> [Goal 1]:
Answer these from the text on how startups read resumes, one line each:
(a) At a large company, who reviews a resume after the ATS scans it?
(b) What kind of people do Series A and B companies want?
(c) How long should a resume be, according to the universal tips?
> [Goal 2]: In the text on how startups read resumes, turn the paragraph that begins "Keep it to one page" into a bulleted list that keeps its main points.

> [Page extract]:
Startups read resumes differently

At a large company, your resume gets scanned by an ATS and reviewed by a recruiter who’s looking for keyword matches. At a startup — especially an early-stage one — the founder or hiring manager is probably reading it directly. They’re looking for signal, not polish.

For pre-seed and seed companies

Lead with impact, not titles. Founders care about what you’ve actually built or accomplished, not that you were a “Senior Associate” somewhere. Use specific numbers: “grew user base from 0 to 10K in 6 months” beats “managed growth initiatives.”

Highlight versatility. If you’ve done cross-functional work, call it out. Startups at this stage need people who can context-switch. Mention side projects, open-source contributions, or anything that shows you build things on your own initiative.

For Series A and B companies

Balance breadth and depth. These companies want specialists who can also collaborate across teams. Show that you have deep expertise in one area but have worked with adjacent functions.

Show that you’ve operated at scale-up speed. If you’ve helped build a team, launch a product, or create a process from scratch, highlight it. These companies are looking for people who’ve navigated growth before.

For growth-stage companies (Series C+)

This is closer to a traditional resume format. Lead with your strongest relevant experience, use clear metrics, and make sure your progression tells a story. These companies often have more structured interview processes, so your resume should clearly map to the job description.

Universal tips

Keep it to one page. Use a clean, readable format — fancy designs can backfire. Include a one-line summary at the top that positions you for the specific role. And always, always include a link to your work — whether that’s a portfolio, GitHub, writing samples, or a personal site.

> [Information supplied]:
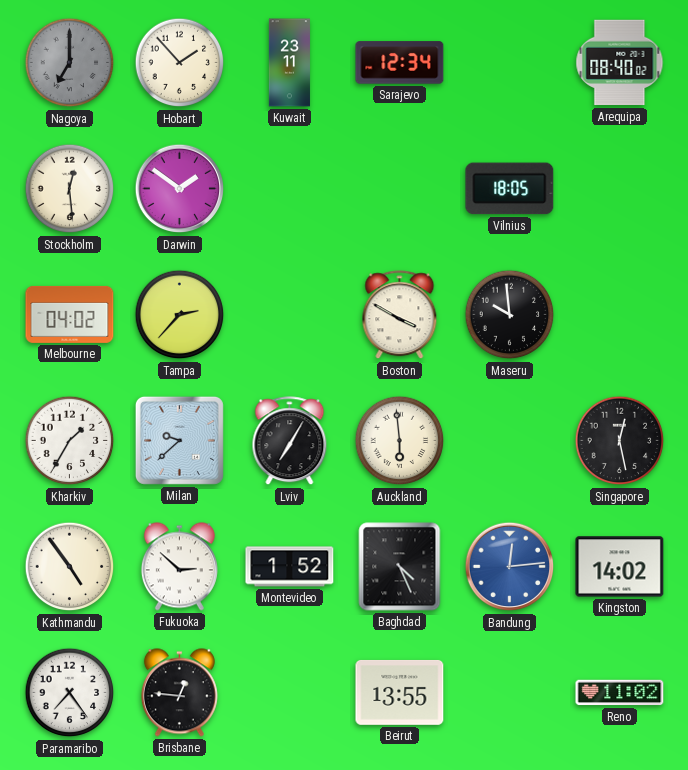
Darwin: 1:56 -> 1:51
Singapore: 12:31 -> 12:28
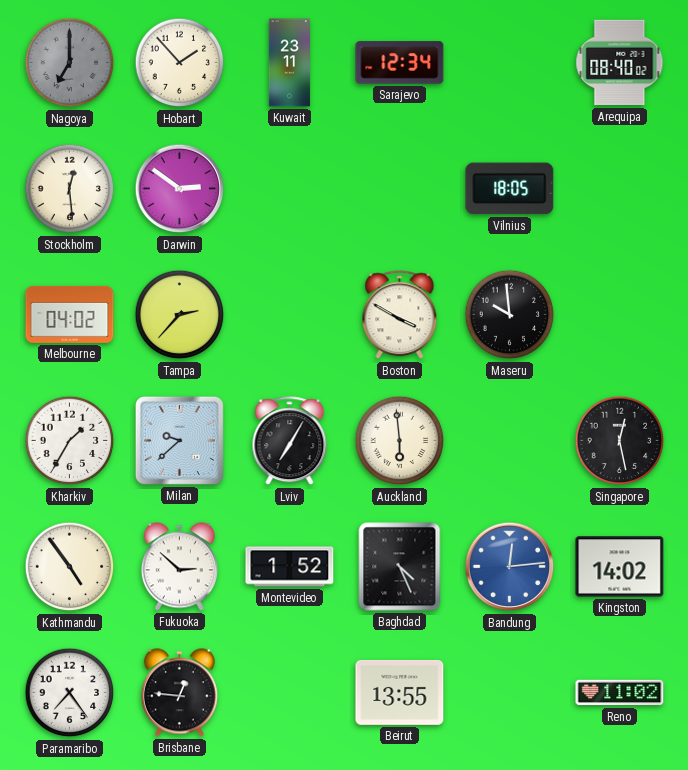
Darwin: 1:51 -> 2:51
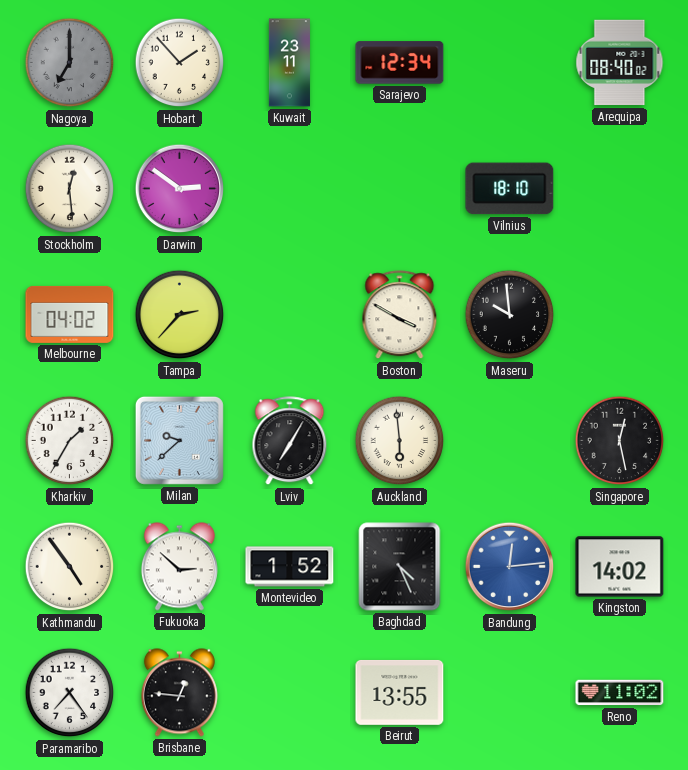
Vilnius: 18:05 -> 18:10
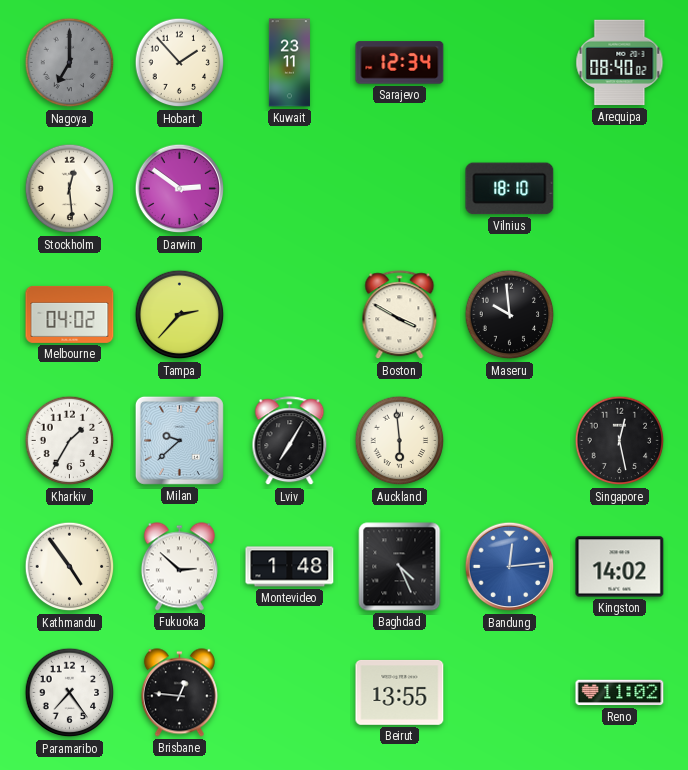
Montevideo: 1:52 -> 1:48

> [Complete response 1]:
(a) A recruiter who is looking for keyword matches.
(b) Specialists who can also collaborate across teams.
(c) One page.

> [Complete response 2]:
- Keep it to one page.
- Use a clean, readable format, since fancy designs can backfire.
- Put a one-line summary at the top that positions you for the specific role.
- Always include a link to your work, such as a portfolio, GitHub, writing samples, or a personal site.